Google's Fight for NSA Transparency, Explained in 2 Paragraphs

Google has formally filed a motion to the secret Foreign Intelligence Surveillance Court asking for permission to say how many warrants it receives for user data every year. From the document itself:

In particular, Google seeks a declaratory judgment that Google has a right under the First Amendment to publish, and that no applicable law or regulation prohibits Google from publishing, two aggregate unclassified numbers: (1) the total number of FISA requests it receives, if any; and (2) the total number of users or accounts encompassed within such requests.

 

Google's publication would disclose numbers as part of the regular Transparency Report publication cycle for National Security Letters, which covers data over calendar year time periods. There would be two new categories to cover requests made under FISA … (a) total requests received and (b) total users/accounts at issue. Each of these entries will be reported as a range, rather than an actual number. That range would be the same as used by Google in its reporting of NSLs currently, in increments of one thousand, starting with zero. As with the NSL reporting, Google would have a Frequently Asked Questions ("FAQ") section that would describe the statutory FISA authorities themselves.

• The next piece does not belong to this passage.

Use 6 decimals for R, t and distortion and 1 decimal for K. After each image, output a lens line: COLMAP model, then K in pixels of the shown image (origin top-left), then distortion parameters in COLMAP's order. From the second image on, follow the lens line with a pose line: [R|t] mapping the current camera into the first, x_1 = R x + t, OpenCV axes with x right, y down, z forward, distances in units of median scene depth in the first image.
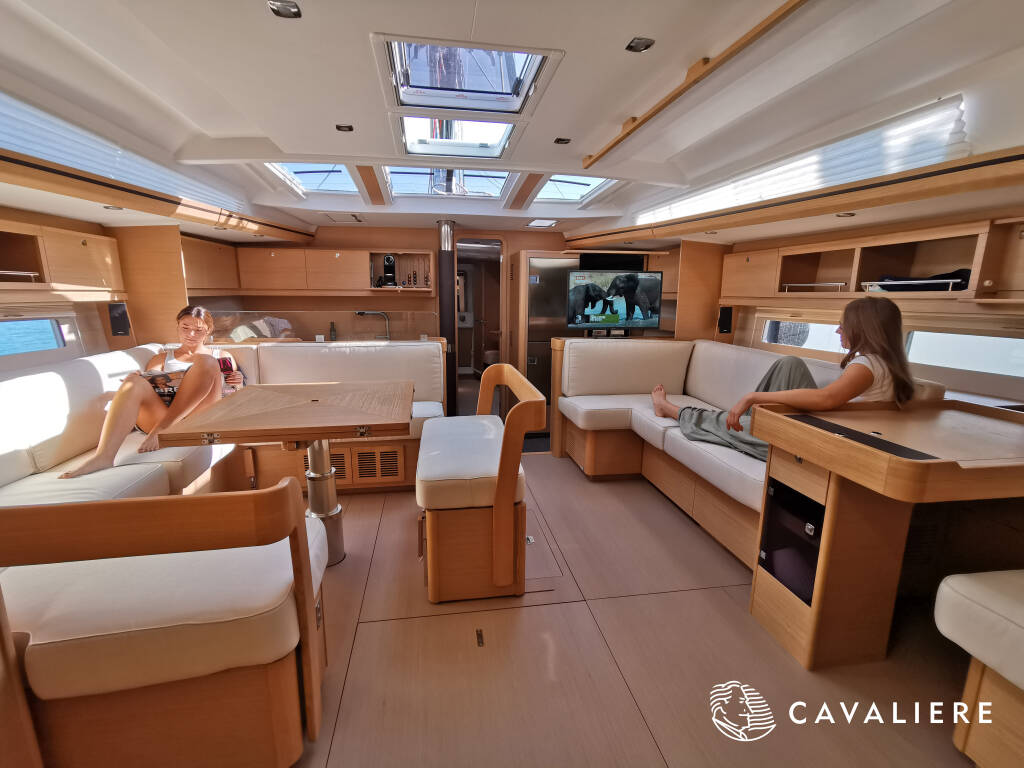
lens RADIAL K [[477.8, 0, 512.1], [0, 477.8, 385.5], [0, 0, 1]] dist [0.001498, 0.003566]
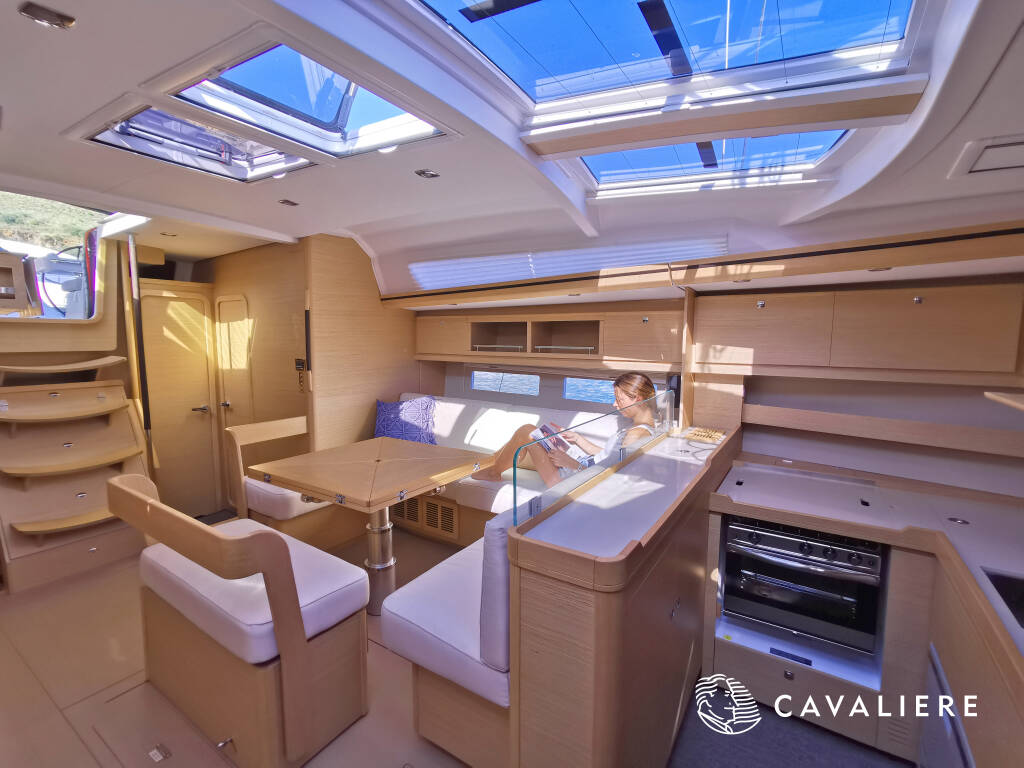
lens RADIAL K [[477.8, 0, 519.2], [0, 477.8, 386.1], [0, 0, 1]] dist [0.001498, 0.003566]
pose [[-0.673164, 0.075471, -0.735632, 0.148605], [-0.151197, 0.959717, 0.236818, -0.377896], [0.723872, 0.270643, -0.634636, 1.572509]]
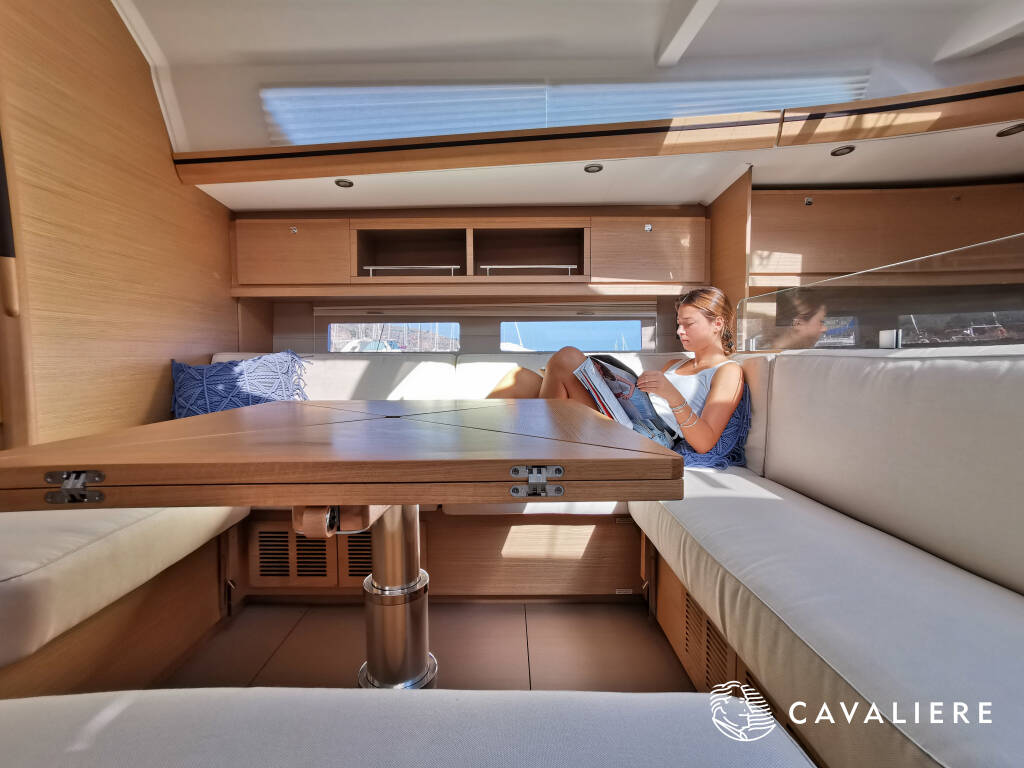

Google's existing transparency report is publicly accessible here. As you can see, Google already publishes information about national security letters, a different type of data request that doesn't require FISA court approval.

In previous petitions to the government, Google has asked for the ability to report the total number of all national security-related requests it gets from Washington. That means a numeric range that would represent both NSLs and FISA requests, with no differentiation or breakdown between the two. This is different—the company is now asking for permission to report FISA warrants as a separate line item, which would be revealing in its own right.

I wouldn't be surprised to see other tech companies following up with petitions of their own.